# Provided data
◆ ◆ ◆ ◆

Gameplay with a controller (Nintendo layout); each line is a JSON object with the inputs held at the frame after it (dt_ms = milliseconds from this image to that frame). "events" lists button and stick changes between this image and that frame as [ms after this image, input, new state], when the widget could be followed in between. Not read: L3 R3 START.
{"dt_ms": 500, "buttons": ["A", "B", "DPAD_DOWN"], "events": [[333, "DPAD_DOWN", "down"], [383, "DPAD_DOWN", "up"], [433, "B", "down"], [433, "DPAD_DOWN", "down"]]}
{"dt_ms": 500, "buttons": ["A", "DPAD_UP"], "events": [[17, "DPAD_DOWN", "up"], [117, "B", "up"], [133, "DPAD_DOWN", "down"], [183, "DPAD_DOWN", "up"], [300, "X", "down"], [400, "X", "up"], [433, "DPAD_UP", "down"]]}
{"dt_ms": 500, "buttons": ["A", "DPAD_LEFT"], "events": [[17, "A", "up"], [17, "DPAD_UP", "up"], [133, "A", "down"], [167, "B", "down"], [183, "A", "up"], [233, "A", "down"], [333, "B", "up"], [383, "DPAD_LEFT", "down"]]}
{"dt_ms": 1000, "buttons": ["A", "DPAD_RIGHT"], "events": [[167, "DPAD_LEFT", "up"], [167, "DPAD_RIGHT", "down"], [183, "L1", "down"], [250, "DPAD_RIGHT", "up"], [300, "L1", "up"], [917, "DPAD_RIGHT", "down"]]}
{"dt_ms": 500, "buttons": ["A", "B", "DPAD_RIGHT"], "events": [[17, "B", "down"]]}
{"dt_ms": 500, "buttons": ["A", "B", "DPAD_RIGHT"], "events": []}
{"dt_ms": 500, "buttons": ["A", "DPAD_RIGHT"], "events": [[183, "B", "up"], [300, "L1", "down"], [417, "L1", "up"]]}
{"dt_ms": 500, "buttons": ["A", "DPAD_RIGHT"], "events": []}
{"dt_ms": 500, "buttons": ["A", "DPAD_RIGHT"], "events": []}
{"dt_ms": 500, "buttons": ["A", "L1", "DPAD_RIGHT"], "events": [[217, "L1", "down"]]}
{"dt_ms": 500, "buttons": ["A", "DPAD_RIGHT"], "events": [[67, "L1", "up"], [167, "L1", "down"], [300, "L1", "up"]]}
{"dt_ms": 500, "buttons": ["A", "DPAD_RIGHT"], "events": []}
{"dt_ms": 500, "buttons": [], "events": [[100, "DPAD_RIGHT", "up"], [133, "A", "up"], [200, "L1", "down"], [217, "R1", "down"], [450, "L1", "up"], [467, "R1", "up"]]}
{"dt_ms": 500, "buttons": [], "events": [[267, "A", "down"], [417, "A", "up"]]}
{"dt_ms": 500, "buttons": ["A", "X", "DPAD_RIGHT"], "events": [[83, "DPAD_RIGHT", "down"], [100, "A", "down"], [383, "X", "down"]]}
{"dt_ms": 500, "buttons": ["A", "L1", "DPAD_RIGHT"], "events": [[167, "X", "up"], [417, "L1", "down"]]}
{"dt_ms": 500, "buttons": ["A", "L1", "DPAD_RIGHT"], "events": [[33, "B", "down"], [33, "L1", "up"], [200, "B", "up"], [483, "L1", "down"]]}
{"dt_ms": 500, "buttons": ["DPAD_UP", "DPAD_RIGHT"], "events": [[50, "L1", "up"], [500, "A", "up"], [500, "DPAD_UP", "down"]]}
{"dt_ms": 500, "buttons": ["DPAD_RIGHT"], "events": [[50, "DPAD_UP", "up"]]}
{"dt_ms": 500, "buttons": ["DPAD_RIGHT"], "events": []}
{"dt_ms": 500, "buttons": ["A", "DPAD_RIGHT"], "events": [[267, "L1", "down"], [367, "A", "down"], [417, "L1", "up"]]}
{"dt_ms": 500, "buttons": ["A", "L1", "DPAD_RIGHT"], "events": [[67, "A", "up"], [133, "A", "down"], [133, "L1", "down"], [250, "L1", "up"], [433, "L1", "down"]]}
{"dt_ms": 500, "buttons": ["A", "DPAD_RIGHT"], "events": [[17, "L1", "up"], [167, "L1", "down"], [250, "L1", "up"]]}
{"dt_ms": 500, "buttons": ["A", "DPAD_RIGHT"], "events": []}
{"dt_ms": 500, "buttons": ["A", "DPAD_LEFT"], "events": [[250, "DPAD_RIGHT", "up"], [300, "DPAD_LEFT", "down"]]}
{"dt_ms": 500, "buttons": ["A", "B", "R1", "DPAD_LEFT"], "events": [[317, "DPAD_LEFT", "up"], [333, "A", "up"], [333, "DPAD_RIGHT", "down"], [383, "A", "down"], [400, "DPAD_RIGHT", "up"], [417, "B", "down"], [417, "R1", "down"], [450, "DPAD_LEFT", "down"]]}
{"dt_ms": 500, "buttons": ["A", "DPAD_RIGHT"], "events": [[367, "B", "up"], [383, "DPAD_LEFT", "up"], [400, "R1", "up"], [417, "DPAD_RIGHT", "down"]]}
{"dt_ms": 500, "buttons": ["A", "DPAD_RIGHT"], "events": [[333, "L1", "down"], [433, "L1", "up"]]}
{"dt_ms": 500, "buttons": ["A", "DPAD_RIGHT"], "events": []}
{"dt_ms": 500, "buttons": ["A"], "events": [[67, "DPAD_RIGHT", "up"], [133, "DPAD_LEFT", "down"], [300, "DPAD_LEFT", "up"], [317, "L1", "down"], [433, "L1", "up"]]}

◆ ◆ ◆ ◆

# Requirement
A complete, exact transcription of the data above is required.

# Solution
Gameplay with a controller (Nintendo layout); each line is a JSON object with the inputs held at the frame after it (dt_ms = milliseconds from this image to that frame). "events" lists button and stick changes between this image and that frame as [ms after this image, input, new state], when the widget could be followed in between. Not read: L3 R3 START.
{"dt_ms": 500, "buttons": ["A", "B", "DPAD_DOWN"], "events": [[333, "DPAD_DOWN", "down"], [383, "DPAD_DOWN", "up"], [433, "B", "down"], [433, "DPAD_DOWN", "down"]]}
{"dt_ms": 500, "buttons": ["A", "DPAD_UP"], "events": [[17, "DPAD_DOWN", "up"], [117, "B", "up"], [133, "DPAD_DOWN", "down"], [183, "DPAD_DOWN", "up"], [300, "X", "down"], [400, "X", "up"], [433, "DPAD_UP", "down"]]}
{"dt_ms": 500, "buttons": ["A", "DPAD_LEFT"], "events": [[17, "A", "up"], [17, "DPAD_UP", "up"], [133, "A", "down"], [167, "B", "down"], [183, "A", "up"], [233, "A", "down"], [333, "B", "up"], [383, "DPAD_LEFT", "down"]]}
{"dt_ms": 1000, "buttons": ["A", "DPAD_RIGHT"], "events": [[167, "DPAD_LEFT", "up"], [167, "DPAD_RIGHT", "down"], [183, "L1", "down"], [250, "DPAD_RIGHT", "up"], [300, "L1", "up"], [917, "DPAD_RIGHT", "down"]]}
{"dt_ms": 500, "buttons": ["A", "B", "DPAD_RIGHT"], "events": [[17, "B", "down"]]}
{"dt_ms": 500, "buttons": ["A", "B", "DPAD_RIGHT"], "events": []}
{"dt_ms": 500, "buttons": ["A", "DPAD_RIGHT"], "events": [[183, "B", "up"], [300, "L1", "down"], [417, "L1", "up"]]}
{"dt_ms": 500, "buttons": ["A", "DPAD_RIGHT"], "events": []}
{"dt_ms": 500, "buttons": ["A", "DPAD_RIGHT"], "events": []}
{"dt_ms": 500, "buttons": ["A", "L1", "DPAD_RIGHT"], "events": [[217, "L1", "down"]]}
{"dt_ms": 500, "buttons": ["A", "DPAD_RIGHT"], "events": [[67, "L1", "up"], [167, "L1", "down"], [300, "L1", "up"]]}
{"dt_ms": 500, "buttons": ["A", "DPAD_RIGHT"], "events": []}
{"dt_ms": 500, "buttons": [], "events": [[100, "DPAD_RIGHT", "up"], [133, "A", "up"], [200, "L1", "down"], [217, "R1", "down"], [450, "L1", "up"], [467, "R1", "up"]]}
{"dt_ms": 500, "buttons": [], "events": [[267, "A", "down"], [417, "A", "up"]]}
{"dt_ms": 500, "buttons": ["A", "X", "DPAD_RIGHT"], "events": [[83, "DPAD_RIGHT", "down"], [100, "A", "down"], [383, "X", "down"]]}
{"dt_ms": 500, "buttons": ["A", "L1", "DPAD_RIGHT"], "events": [[167, "X", "up"], [417, "L1", "down"]]}
{"dt_ms": 500, "buttons": ["A", "L1", "DPAD_RIGHT"], "events": [[33, "B", "down"], [33, "L1", "up"], [200, "B", "up"], [483, "L1", "down"]]}
{"dt_ms": 500, "buttons": ["DPAD_UP", "DPAD_RIGHT"], "events": [[50, "L1", "up"], [500, "A", "up"], [500, "DPAD_UP", "down"]]}
{"dt_ms": 500, "buttons": ["DPAD_RIGHT"], "events": [[50, "DPAD_UP", "up"]]}
{"dt_ms": 500, "buttons": ["DPAD_RIGHT"], "events": []}
{"dt_ms": 500, "buttons": ["A", "DPAD_RIGHT"], "events": [[267, "L1", "down"], [367, "A", "down"], [417, "L1", "up"]]}
{"dt_ms": 500, "buttons": ["A", "L1", "DPAD_RIGHT"], "events": [[67, "A", "up"], [133, "A", "down"], [133, "L1", "down"], [250, "L1", "up"], [433, "L1", "down"]]}
{"dt_ms": 500, "buttons": ["A", "DPAD_RIGHT"], "events": [[17, "L1", "up"], [167, "L1", "down"], [250, "L1", "up"]]}
{"dt_ms": 500, "buttons": ["A", "DPAD_RIGHT"], "events": []}
{"dt_ms": 500, "buttons": ["A", "DPAD_LEFT"], "events": [[250, "DPAD_RIGHT", "up"], [300, "DPAD_LEFT", "down"]]}
{"dt_ms": 500, "buttons": ["A", "B", "R1", "DPAD_LEFT"], "events": [[317, "DPAD_LEFT", "up"], [333, "A", "up"], [333, "DPAD_RIGHT", "down"], [383, "A", "down"], [400, "DPAD_RIGHT", "up"], [417, "B", "down"], [417, "R1", "down"], [450, "DPAD_LEFT", "down"]]}
{"dt_ms": 500, "buttons": ["A", "DPAD_RIGHT"], "events": [[367, "B", "up"], [383, "DPAD_LEFT", "up"], [400, "R1", "up"], [417, "DPAD_RIGHT", "down"]]}
{"dt_ms": 500, "buttons": ["A", "DPAD_RIGHT"], "events": [[333, "L1", "down"], [433, "L1", "up"]]}
{"dt_ms": 500, "buttons": ["A", "DPAD_RIGHT"], "events": []}
{"dt_ms": 500, "buttons": ["A"], "events": [[67, "DPAD_RIGHT", "up"], [133, "DPAD_LEFT", "down"], [300, "DPAD_LEFT", "up"], [317, "L1", "down"], [433, "L1", "up"]]}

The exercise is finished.